No, 'greetings' is more like поздравления с праздником (holiday or season greetings). We say Здравствуй(те)! for 'Hi'/'Hello'/'How do you do'

March 6, 2017


thank you

March 11, 2017


It does not should be 'Ivan Chernovich'?

May 5, 2017


Чернов is a family name, not a patronymic. If Ivan's father's first name is, for example, Алексей, then Ivan's отчество (patronymic) will be Алексеевич - Иван Алексеевич Чернов.

May 5, 2017


shouldn't "Greetings!" be also accepted for "Здравствуйте" ? it does not accept it as of right now.

May 9, 2017


what's the difference between здравствуйте and здравствуй (i think i spelled the second one right). i'm guessing the first is more formal than the second but what is the actual grammatical difference

July 30, 2017


здравствуй = 2nd person singular; здравствуйте = 2nd person plural. It is common that second person plural is second person signular + suffix "те".

September 7, 2017


''zdrastvuyte ya ivan chernov'' why my answer is not correct?

October 7, 2017


You omitted в before с . The word is ЗдраВствуйте from здравие (=здоровье = health). Although the letter is silent, it should be there.

October 7, 2017


Why "Hi" is wrong? It has to be "Hello"?

October 17, 2017


I made the same mistake. "Hi" is too informal.

July 6, 2018


I've noticed in Russian on Duolingo sometimes it gets stuck asking the same question over and over again despite getting it correct. This is one such question it keeps getting me stuck on until I can test out of the lesson.

January 13, 2018


In the audio, the "я" blends together with "Иван" and it just sounds like it's saying "Hello, Ivan Chernov."

October 23, 2018


And here I thought привет was an unnecessarily difficult word for a simple greeting.

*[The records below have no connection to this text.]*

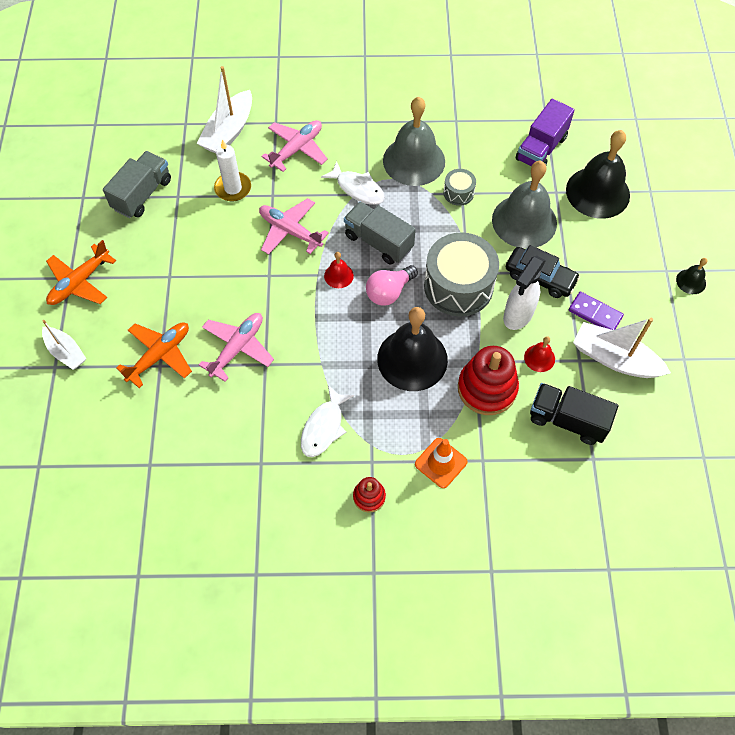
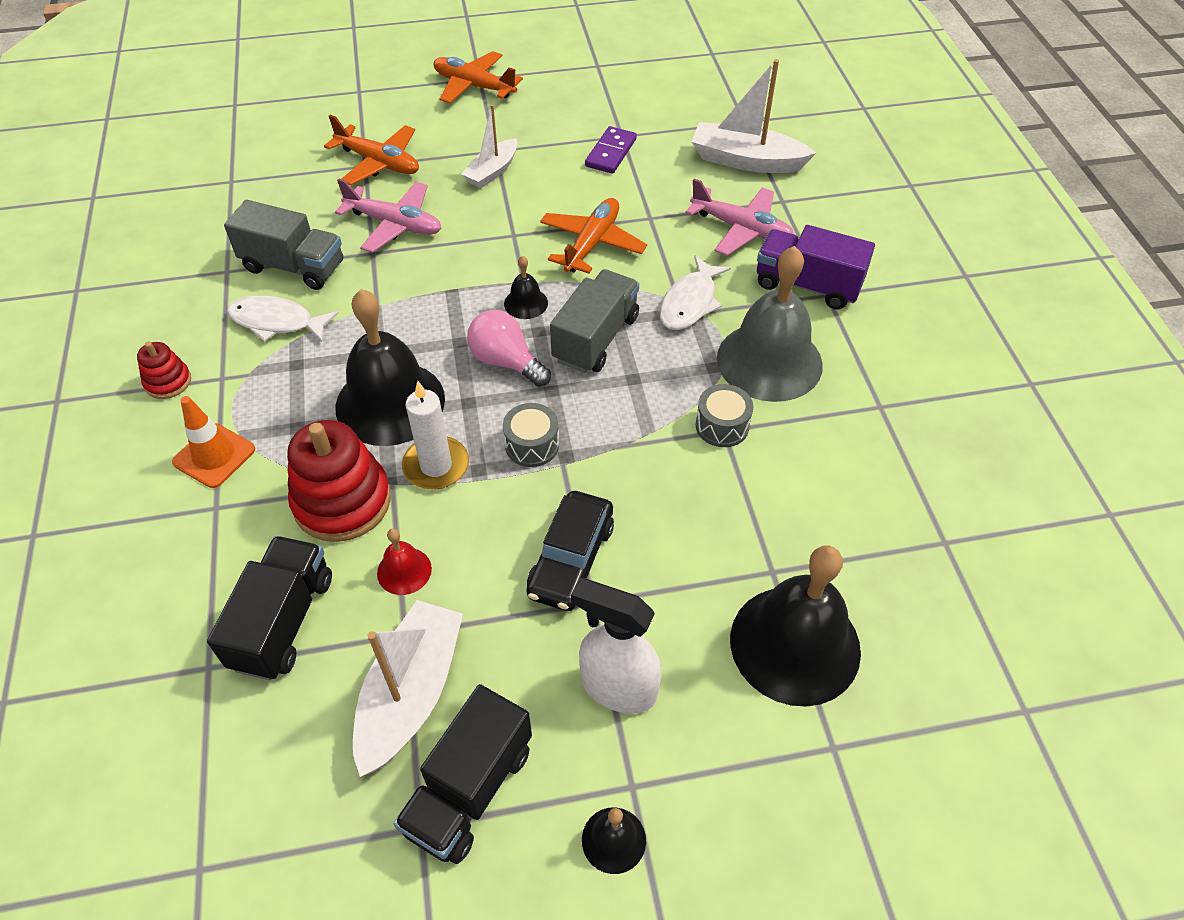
camera: 80 degrees right, 10 degrees down
white boat [42,320,87,370] -> white boat moved to [461,104,518,188]
grey truck [103,151,171,218] -> grey truck moved to [224,200,343,290]
white candle [214,139,251,201] -> white candle moved to [402,381,469,490]
pink plane [259,198,329,255] -> orange plane [540,198,647,274]
red bell [324,252,354,288] -> black bell [504,256,548,319]
grey drum [424,232,499,317] -> grey drum [503,403,559,467], size x0.47
grey bell [492,161,557,249] -> none
white spray bottle [503,256,546,330] -> white spray bottle moved to [571,578,662,714]
purple truck [515,99,575,167] -> purple truck moved to [757,225,875,310]
purple domino [569,292,624,330] -> purple domino moved to [585,126,637,174]
none -> black truck [394,684,532,864]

I'mma just pretend I never saw this word.

October 31, 2018


i think 'hi' is acceptable for здравствуйте

February 22, 2019


Hi I'm Ivan Tjernov, is as good but nobody listens and you are all wasting your time this is developing into doing what some beaurocrat found t be right not to improving the course and getiing on with our lives. Learning should be fun and not just doing as the teacher says when we all know that most questions have more than one correct answer todey in an other course it was abour little not being as good as small, a small girl is the same as a little girl, shecking out and unfollowing this discussion...........

February 22, 2019


Oof I think здравствуйте is a little bit too difficult to pronounce, at least it is for me... Send help

April 6, 2019


My answer: hi i am ivan chernov.

Incorrect, the answer is: Hello i am ivan chernov.


April 25, 2019


so many ivans here on russian duolingo today

June 22, 2019


When should you use: 1. The full name (a.k.a given name + patronymic + last name) 2. given name + patronymic 3. given name + last name?

June 28, 2019


So I don't know if this is anyone else, but i didn't hear the 'я' in the sentence, do you not say it or is it just really quiet?

July 6, 2019


can someone breakdown "Здравствуйте" ? I'm having difficulties pronouncing it.

July 11, 2019


The first в is not pronounced. Think of the sentence “I’m pleased, Rusty” the “-sed, Rust” part sounds almost the same as здравст- part. -вуйте part is unstressed and sounds similar to vuytse.

July 16, 2019


In English, you can introduce yourself in both ways.

September 1, 2019


Why I can't say: Hi, I'm Ivan Chernov?

October 4, 2019


You sure can.

October 4, 2019


The name could as well be Ivan Tjernov!!!!!!

April 18, 2018


In English tranliteration, it is either Tchernov or Chernov.

April 18, 2018


What's the difference between privyet and this word for hello here?

August 22, 2018


hello ,so difficult

September 1, 2018


So, mate, what is the difference between 'hi' and 'hello' in this case? Come on!

December 15, 2018


Read the many posts above that already cover this point.

January 2, 2019


I said "Hi I am Ivan Chernov" and it was marked incorrect. Are hi and hello diffrent?

January 2, 2019


Read the many posts above that already cover this point.

January 2, 2019


Ok, "Картошки" is correct, but "картофеля" is not?

June 19, 2017


What's the difference between: "здравсвуйте" and "привет"?

July 8, 2017


Read my answer to Winnie842357 above.